Notable Slovenian tennis players include Grega Žemlja, Tamara Zidanšek, Katarina Srebotnik, Blaž Kavčič, Polona Hercog, Maša Zec Peškirič and Nastja Kolar.

===Canoeing and kayaking===
Slovenia has won numerous titles in canoeing and kayaking and hosts competitions at Tacen Whitewater Course. The most successful canoeists and kayakers are Peter Kauzer and Benjamin Savšek.

===Mountain climbing===
Slovenia has a major presence in alpinism, with notable Slovene alpinists including Tomaž Humar, Tomo Česen, Julius Kugy, Jakob Aljaž, Klement Jug, Davo Karničar, Nejc Zaplotnik, Miha Valič, Aljaž Anderle, Viki Grošelj, Pavle Kozje, and Igor Škamperle.

===Rowing===
Since Slovenia's independence in 1991, rowers have found excellent results in international competition. Notable rower in Slovenia include Iztok Čop, Milan Janša, Jani Klemenčič, Rok Kolander, Sašo Mirjanič, Sadik Mujkić, Miha Pirih, Matjaž Pirih, Denis Žvegelj, Matej Prelog and Luka Špik.

===Climbing===

Since the mid-2000s, Slovenia has had some of the most successful sports climbers in the world, including Mina Markovič and Janja Garnbret who won the overall lead and overall combined titles in multiple consecutive years each. Garnbret also won gold at the first ever Olympic sport climbing competition at the 2020 Summer Olympics, and successfully defended her title at the 2024 Summer Olympics. Other notable athletes are Jernej Kruder, Domen Škofic, Luka Potočar, Natalija Gros, Martina Čufar, Mia Krampl, Katja Debevec, Lučka Rakovec and Vita Lukan.

==Olympics==

Slovenia has achieved impressive Olympic success relative to its size, having earned 31 medals (ten gold, ten silver and eleven bronze) at nine Summer Olympics, and 28 medals (six gold, nine silver and thirteen bronze) at ten Winter Olympics. At the 2010 Winter Olympics in Vancouver, Slovenia's three medals, at roughly one medal for every 681,000 Slovenes, was the third best per capita medal ratio behind only Norway and Austria.
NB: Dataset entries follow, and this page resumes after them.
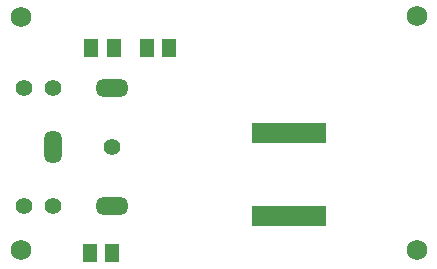
<source format=gts>
G04*
G04 #@! TF.GenerationSoftware,Altium Limited,Altium Designer,18.1.9 (240)*
G04*
G04 Layer_Color=8388736*
%FSLAX25Y25*%
%MOIN*%
G70*
G01*
G75*
%ADD15R,0.04800X0.06300*%
%ADD16R,0.24816X0.07099*%
%ADD17C,0.06800*%
%ADD18O,0.05950X0.11099*%
%ADD19O,0.11099X0.05950*%
%ADD20C,0.05524*%
D15*
X204500Y364000D02*
D03*
X211900D02*
D03*
X193500D02*
D03*
X186100D02*
D03*
X185600Y295500D02*
D03*
X193000D02*
D03*
D16*
X252000Y308000D02*
D03*
Y335559D02*
D03*
D17*
X162500Y374250D02*
D03*
X294500Y374500D02*
D03*
Y296500D02*
D03*
X162500D02*
D03*
D18*
X173315Y331000D02*
D03*
D19*
X193000Y311315D02*
D03*
Y350685D02*
D03*
D20*
X163472D02*
D03*
X173315D02*
D03*
X193000Y331000D02*
D03*
X163472Y311315D02*
D03*
X173315D02*
D03*
M02*

</source>
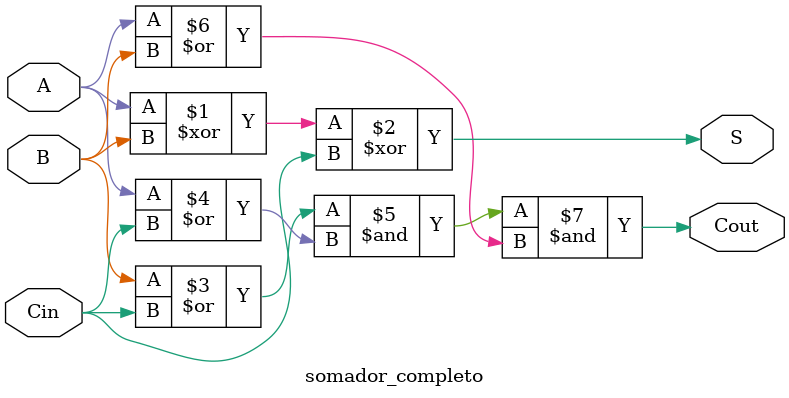
<source format=v>
module  somador_completo (
    A, B, S, Cin, Cout
);
    input   A, B, Cin;
    output  S, Cout;

    assign S = A ^ B ^ Cin;
    assign Cout = (B | Cin) & (A | Cin) & (A | B);   
    
endmodule
</source>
Prior to 1991, Slovenian athletes competed for other countries. The first medal won by an ethnic Slovenian was Rudolf Cvetko, who won silver in fencing in 1912 representing Austria. After World War I, when the Habsburg monarchy collapsed and the Kingdom of Yugoslavia was formed, Slovenian athletes won all of their medals for the Kingdom of Yugoslavia. At the 1924 Summer Olympics, Leon Štukelj won two gold medals in gymnastics. At the 1928 Summer Olympics, Štukelj won a gold medal, Josip Primožič won a silver medal and Stane Derganc won a bronze medal. In addition, their team won bronze in the team event. At the 1936 Summer Olympics in Berlin, Štukelj, at the age of 38, won the silver at men's rings. After World War II, Slovenians would continue to win Olympic medals under the Yugoslav flag.

==Mediterranean Games==

Slovenia has competed in the Mediterranean Games since 1993. It is ranked twelfth in the all-time rankings and as of 2016, Slovenia has won 136 medals (40 gold, 39 silver and 57 bronze).